Who doesn’t love a little something extra—a gift with purchase, a bonus of some kind? Well, in equity investing, those “little extras” can add up to a whole lot.
Investment professionals often talk about “total returns” from stock investments. Simply put, a stock’s total annual return consists of annual appreciation—i.e. how much it went up (or down) that year—and the dividends paid annually.
Here’s the amazing part though. Historically, dividends—the little bonus paid to shareholders—have contributed to approximately half of the market’s total return.

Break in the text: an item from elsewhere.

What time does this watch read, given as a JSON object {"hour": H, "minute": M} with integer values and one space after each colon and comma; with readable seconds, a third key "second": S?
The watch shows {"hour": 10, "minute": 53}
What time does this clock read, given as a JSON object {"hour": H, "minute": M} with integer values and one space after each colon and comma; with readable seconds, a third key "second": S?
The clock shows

Consider this: The historic return on the stock market since 1929 is about 9.5%—half of which can be attributed to dividends, according to Standard & Poor’s.
So choosing a solid company with dividend paying stocks is tapping into all the upside potential the stock market has to offer without having to try to “pick a winner” from unfamiliar companies that just happen to be in the news a lot.

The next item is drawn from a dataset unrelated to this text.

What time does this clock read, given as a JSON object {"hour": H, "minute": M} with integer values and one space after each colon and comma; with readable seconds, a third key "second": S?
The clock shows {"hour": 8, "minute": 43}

Dividend-paying stocks won’t as a rule provide “explosive” growth, but they can grow and compound faster than inflation (or a CD in a bank).

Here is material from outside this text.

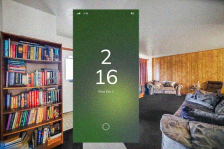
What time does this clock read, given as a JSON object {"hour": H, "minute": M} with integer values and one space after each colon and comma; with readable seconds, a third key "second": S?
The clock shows {"hour": 2, "minute": 16}
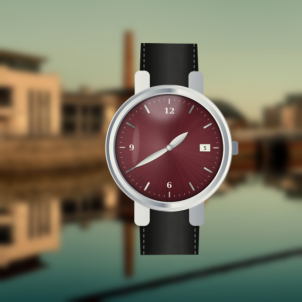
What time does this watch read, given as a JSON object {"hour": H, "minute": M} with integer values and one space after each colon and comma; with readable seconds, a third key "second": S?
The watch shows {"hour": 1, "minute": 40}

Here are some I like and their dividend yields.
|Illinois Tool Works (ITW)||2.1%|
|Eli Lilly (LLY)||3.8%|
|Owens & Minor (OMI)||2.8%|
|Southern Company (SO)||4.9%|
What I like about these companies is the strong dividend yield (cash dividend ÷ stock price), a strong balance sheet and, perhaps most importantly, the growth in their dividends. Not only do dividends add to the total return, but dividends that grow over time offer a significant hedge against inflation. To see this look at the chart below that shows the average annual growth in dividends annually from 2003 to 2013.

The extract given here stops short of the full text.